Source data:
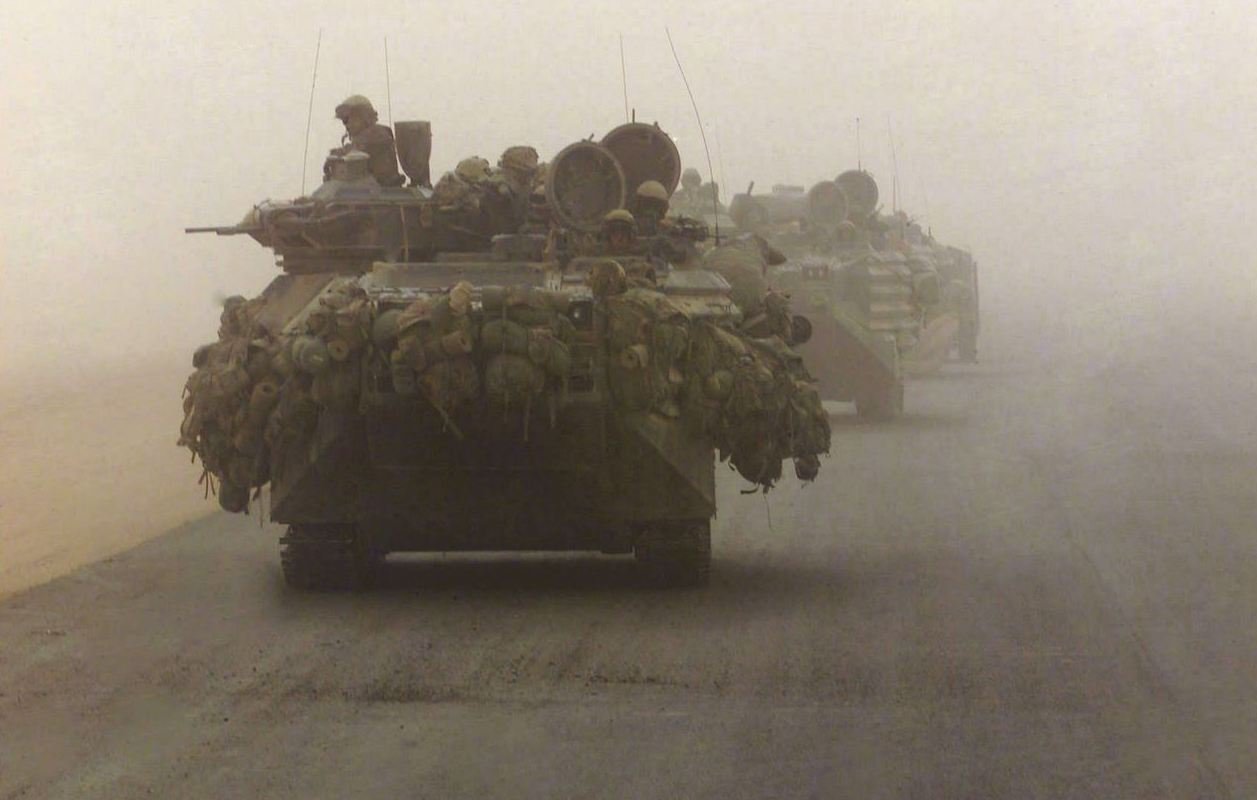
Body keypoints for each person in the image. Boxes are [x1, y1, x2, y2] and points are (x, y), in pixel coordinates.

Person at [328, 95, 404, 186]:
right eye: (344, 121)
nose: (346, 125)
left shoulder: (378, 134)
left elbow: (357, 150)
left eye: (347, 119)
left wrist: (337, 154)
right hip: (369, 193)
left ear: (363, 116)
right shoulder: (362, 139)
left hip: (383, 192)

- EXERCISE GOAL: Please show all lines from the entries that contain the word "left".

- RESPONSE BELOW:
left shoulder: (378, 134)
left elbow: (357, 150)
left eye: (347, 119)
left wrist: (337, 154)
left ear: (363, 116)
left hip: (383, 192)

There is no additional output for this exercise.